* Records to use *

##########

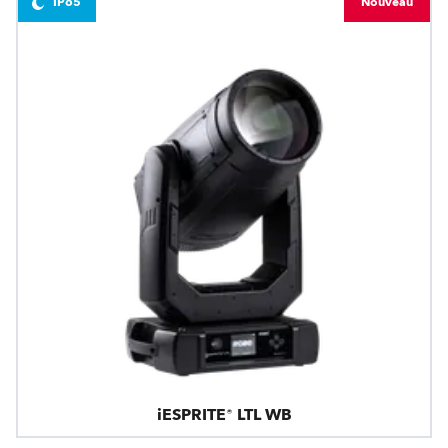
IP65
Nouveau
iESPRITE® LTL WB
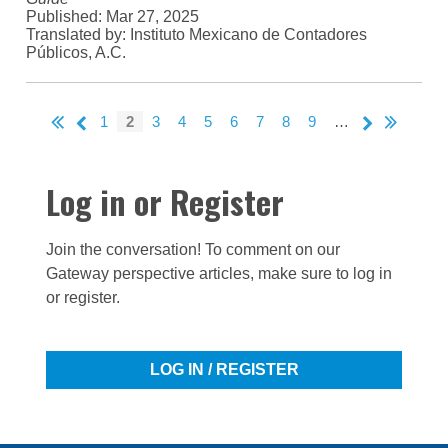
Published:
Mar 27, 2025
Translated by: Instituto Mexicano de Contadores
Públicos, A.C.
Pagination
First
Last
Previous
Next
Page
1
Current
2
Page
3
Page
4
Page
5
Page
6
Page
7
Page
8
Page
9
…
page
page
page
page
page
Log in or Register
Join the conversation! To comment on our
Gateway perspective articles, make sure to log in
or register.
LOG IN / REGISTER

##########

* Brief *
From the line that contains "iESPRITE® LTL WB" to the end of the listing, give every line again exactly as written. Leave the pictures out.

* Written answer *
iESPRITE® LTL WB
Published:
Mar 27, 2025
Translated by: Instituto Mexicano de Contadores
Públicos, A.C.
Pagination
First
Last
Previous
Next
Page
1
Current
2
Page
3
Page
4
Page
5
Page
6
Page
7
Page
8
Page
9
…
page
page
page
page
page
Log in or Register
Join the conversation! To comment on our
Gateway perspective articles, make sure to log in
or register.
LOG IN / REGISTER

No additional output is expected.